The Examine Level Analysis (CPR) crew described the brand new marketing campaign in an advisory revealed earlier at the moment. Whereas the marketing campaign seen in 2021 used a customized backdoor referred to as VictoryDll, the most recent one noticed by the crew leverages a brand new model of the SoulSearcher loader and the Soul modular framework.
“Though samples of this framework from 2017–2021 had been beforehand analyzed, this report is probably the most in depth look but on the Soul malware household an infection chain, together with a full technical evaluation of the most recent model, compiled in late 2022,” CPR wrote.
In keeping with the advisory, the analyzed pattern confirmed similarities with earlier Sharp Panda campaigns, together with the truth that the C&C servers of the attackers are geofenced and return payloads solely to requests from the IP addresses of the international locations the place targets are situated.
Additional, the loader used for preliminary entry options information gathering capabilities, capturing hostnames, OS names and variations, system sorts (32/64 bit), usernames, MAC addresses of networking adapters and knowledge on antivirus options.

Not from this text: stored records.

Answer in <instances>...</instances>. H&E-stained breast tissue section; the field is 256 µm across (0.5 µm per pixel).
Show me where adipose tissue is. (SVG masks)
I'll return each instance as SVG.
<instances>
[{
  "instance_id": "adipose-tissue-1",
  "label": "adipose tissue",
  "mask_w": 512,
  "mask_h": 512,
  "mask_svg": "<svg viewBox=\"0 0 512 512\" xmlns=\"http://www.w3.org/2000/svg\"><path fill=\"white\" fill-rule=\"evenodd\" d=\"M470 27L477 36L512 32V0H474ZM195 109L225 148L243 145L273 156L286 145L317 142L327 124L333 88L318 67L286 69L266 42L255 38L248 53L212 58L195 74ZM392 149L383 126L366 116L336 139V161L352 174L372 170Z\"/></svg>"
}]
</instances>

“If the risk actors discover the sufferer’s machine to be a promising goal, the response from the server comprises the subsequent stage executable in encrypted kind and its MD5 checksum. After verifying the integrity of the obtained message, the downloader masses the decrypted DLL to reminiscence and begins its execution,” reads the advisory.
The second-stage SoulSearcher loader is put in, which subsequently executes the Soul backdoor primary module and parses its configuration.

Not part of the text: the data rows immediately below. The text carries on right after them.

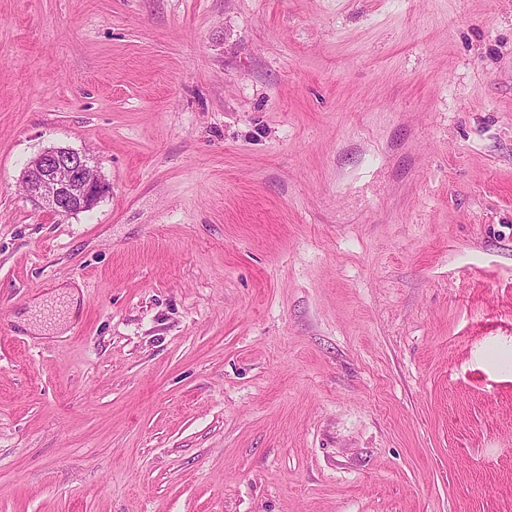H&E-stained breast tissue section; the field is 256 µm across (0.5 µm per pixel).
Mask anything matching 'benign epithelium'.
<instances>
[{
	"label": "benign epithelium",
	"mask_w": 512,
	"mask_h": 512,
	"mask_svg": "<svg viewBox=\"0 0 512 512\" xmlns=\"http://www.w3.org/2000/svg\"><path fill=\"white\" fill-rule=\"evenodd\" d=\"M22 182L32 198L55 214L88 211L112 190L87 154L66 146L38 153L25 168Z\"/></svg>",
	"instance_id": "benign-epithelium-1"
}]
</instances>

“The Soul primary module is chargeable for speaking with the C&C server, and its major function is to obtain and cargo in reminiscence extra modules,” CPR states. “Curiously, the backdoor configuration comprises a ‘radio silence’-like characteristic, the place the actors can specify particular hours in per week when the backdoor isn’t allowed to speak with the C&C server.”
Discussing the module, the CPR crew added that, whereas the Soul framework has been used since at the least 2017, the risk actors behind it have repeatedly been updating and refining it.
“Primarily based on the technical findings introduced in our analysis, we consider this marketing campaign is staged by superior Chinese language-backed risk actors, whose different instruments, capabilities and place inside the broader community of espionage actions are but to be explored.”
The CPR advisory comes a few months after a separate Chinese language APT generally known as Vixen Panda was linked to assaults focusing on the Iranian authorities.